Third, we are very grateful to Wipf & Stock Publishers and Pickwick Publications for taking this project on and so carefully shepherding it through the editing and production process. We are particularly in debt to Christian Amonson, who first read and accepted our manuscript; then to copy editor Jacob Martin, and typesetter Ian Creeger.
Finally, we are grateful to the people with whom we share our lives. Katalina thanks her husband Andrew, and Steve thanks the members of the community he lives with: David Esterline, Tim Lenchak, Gary Riebe-Estrella, and Mark Schramm.
Part 1
Contextual Theology and the Twenty-First-Century Church
1
What Has Contextual Theology to Offer the Church of the Twenty-First Century?
Stephen B. Bevans
Introduction
What has contextual theology to offer to the church of the twenty-first century? This is the question that we will grapple with and hopefully come to some kind of answer to during the four days of this conference, and this is the question that I will attempt to answer partly in this opening keynote address.
In order to do this—albeit partially—I’m going to proceed in three steps. First, I’m going to try to answer the question, what is the church of the twenty-first century? Second, I’m going to try to answer the question, what is contextual theology? With the answers to these first two questions—ironically, questions of context—I think we will be in a position to answer the third and original question, what has contextual theology to offer the church of the twenty-first century?
What Is the Church of the Twenty-First Century?
A Church of Great Diversity
The first and most important thing one can say about our church today is that it is impossible to say much in general about it. It is incredibly diverse, and if we can speak about its mark of catholicity, we have to speak about its unity-in-diversity rather than its universality. I’m going to set out a number of characteristics of the church in the twenty-first century in this section, but not everything I say fits every church, and possibly nothing I say will describe one or the other church. This is already a clue to what a theology that is authentically contextual can contribute to the church today—or to churches, because each one has its own context.

= RECORDED DATA =
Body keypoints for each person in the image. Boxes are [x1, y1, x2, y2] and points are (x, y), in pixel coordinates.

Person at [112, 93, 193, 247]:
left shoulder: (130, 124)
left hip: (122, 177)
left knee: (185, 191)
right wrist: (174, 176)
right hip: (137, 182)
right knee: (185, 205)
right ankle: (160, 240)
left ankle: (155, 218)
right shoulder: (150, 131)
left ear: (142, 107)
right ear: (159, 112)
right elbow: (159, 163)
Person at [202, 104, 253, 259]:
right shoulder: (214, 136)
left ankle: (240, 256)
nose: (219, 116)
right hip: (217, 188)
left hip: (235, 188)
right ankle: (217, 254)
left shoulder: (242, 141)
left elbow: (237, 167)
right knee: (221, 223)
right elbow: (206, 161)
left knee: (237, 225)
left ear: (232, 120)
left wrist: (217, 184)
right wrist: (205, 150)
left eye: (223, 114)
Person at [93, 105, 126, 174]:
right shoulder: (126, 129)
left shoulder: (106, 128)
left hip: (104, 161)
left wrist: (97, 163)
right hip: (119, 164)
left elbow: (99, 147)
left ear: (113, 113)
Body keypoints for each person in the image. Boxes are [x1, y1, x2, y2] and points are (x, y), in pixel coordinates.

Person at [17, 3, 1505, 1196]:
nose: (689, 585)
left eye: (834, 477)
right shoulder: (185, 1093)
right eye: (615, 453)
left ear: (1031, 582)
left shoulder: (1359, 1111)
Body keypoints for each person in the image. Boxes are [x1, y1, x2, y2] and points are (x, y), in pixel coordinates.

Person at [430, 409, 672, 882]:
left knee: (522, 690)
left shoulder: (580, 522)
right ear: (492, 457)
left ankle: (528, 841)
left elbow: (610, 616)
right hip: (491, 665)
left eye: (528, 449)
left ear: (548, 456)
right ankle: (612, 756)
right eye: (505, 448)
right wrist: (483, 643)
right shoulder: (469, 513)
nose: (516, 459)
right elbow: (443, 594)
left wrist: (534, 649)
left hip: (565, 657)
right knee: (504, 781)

= QUESTIONS ON THE MATERIAL =
1. Translate this sentence from the contextual theology excerpt into Spanish: "It is incredibly diverse, and if we can speak about its mark of catholicity, we have to speak about its unity-in-diversity rather than its universality."
2. According to the contextual theology excerpt, who first read and accepted the manuscript?

= ANSWERS GIVEN =
1. Es increíblemente diversa, y si podemos hablar de su nota de catolicidad, tenemos que hablar de su unidad en la diversidad más que de su universalidad.

2. Christian Amonson.